Elko, Nevada is a long way from the Arctic Circle, which makes the presence of a 10-foot-4-inch-tall polar bear a rather disconcerting sight. Put that giant white bear in the middle of a classic casino, though, and magic is bound to follow — even if that magic is occasionally of the black variety.
Such was the case when Hunter S. Thompson rolled through the Commercial Hotel and Casino in 1992, on assignment for Rolling Stone. Somehow, in a move only he could pull off, while covering the Clarence Thomas-Anita Hill case, Thompson became aligned with an unnamed city official called “Judge” — who himself sought a way out of perpetual gambling debt via friends in the adult film industry. Together, the two would come face-to-face with White King himself, in a run-in that has become immortal thanks to the enduring power of literature and an (absurd) story well told.
At a crucial moment in the increasingly absurd, true tale, right when Judge is supposed to be playing it cool in order to rendezvous with these porn kingpins staying at the Commercial, the man becomes unhinged after unexpectedly running into the gigantic polar bear in the hotel’s lobby. According to Thompson’s (surely pristine) memory, the encounter transpired as follows:
“We entered the hotel through the Casino entrance. The Judge seemed calm and focused until we rounded the corner and came face to face with an eleven-foot polar bear standing on its hind legs, ready to pounce. The Judge turned to jelly at the sight of it. “I’ve had enough of this goddamn beast,” he shouted. ‘It doesn’t belong here. We should blow its head off.’
“I took him by the arm. ‘Calm down, Judge,’ I told him. ‘That’s White King. He’s been dead for thirty-three years.’
“The Judge had no use for animals. He composed himself and we swung into the lobby, approaching the desk from behind. I hung back — it was getting late and the lobby was full of suspicious-looking stragglers from the Adult Film crowd. Private cowboy cops wearing six-shooters in open holsters were standing around. Our entrance did not go unnoticed.”

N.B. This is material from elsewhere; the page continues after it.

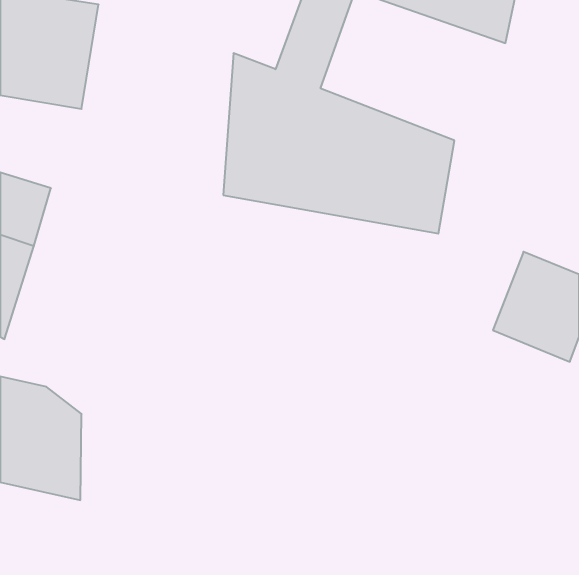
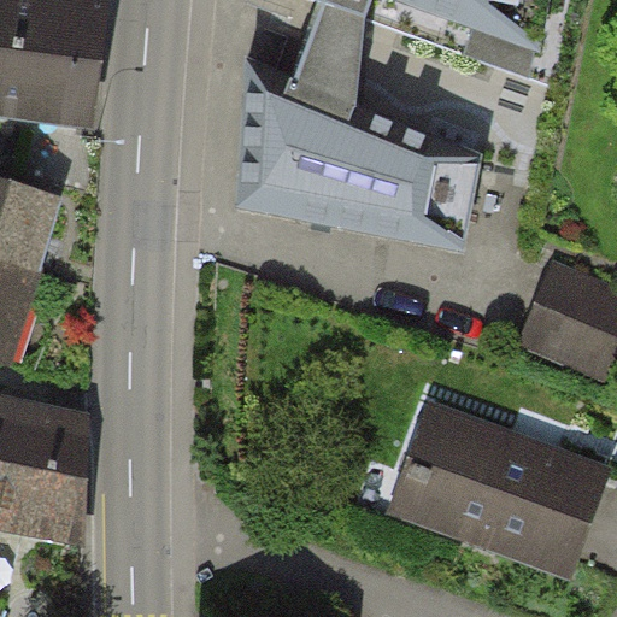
building: none -> [380,402,594,576]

According to the bear’s lore, Thompson misspoke by at least a bit. It is understood that White King was killed in Alaska by an Eskimo hunter at an unknown date. During his lifetime, White King was thought to weigh more than 2,000 pounds. After his death, the Jonas Brothers (no not those ones) of Denver prepared the bear in the stuffed and mounted position seen today, which is reported to be the largest dead polar bear in the world.
In 1958, the Commercial’s previous owners purchased White King from the Denver taxidermists for their hotel and casino’s pièce de résistance, going so far as to alter the marquee of the casino to include a giant plaster polar bear in the likeness of White King alongside the classic neon, thereby making the Commercial’s branding synonymous with the bear once and for all. Encased in glass and displayed prominently in the casino lobby’s entrance off Queer Street, the White King has lorded over the mere mortals in the Casino for 33 years, though he’d been killed, stuffed, and displaced from his home long before Hunter S. Thompson and his mischievous band were scared straight by the bear.
As of this writing, no one has blown the bear’s head off.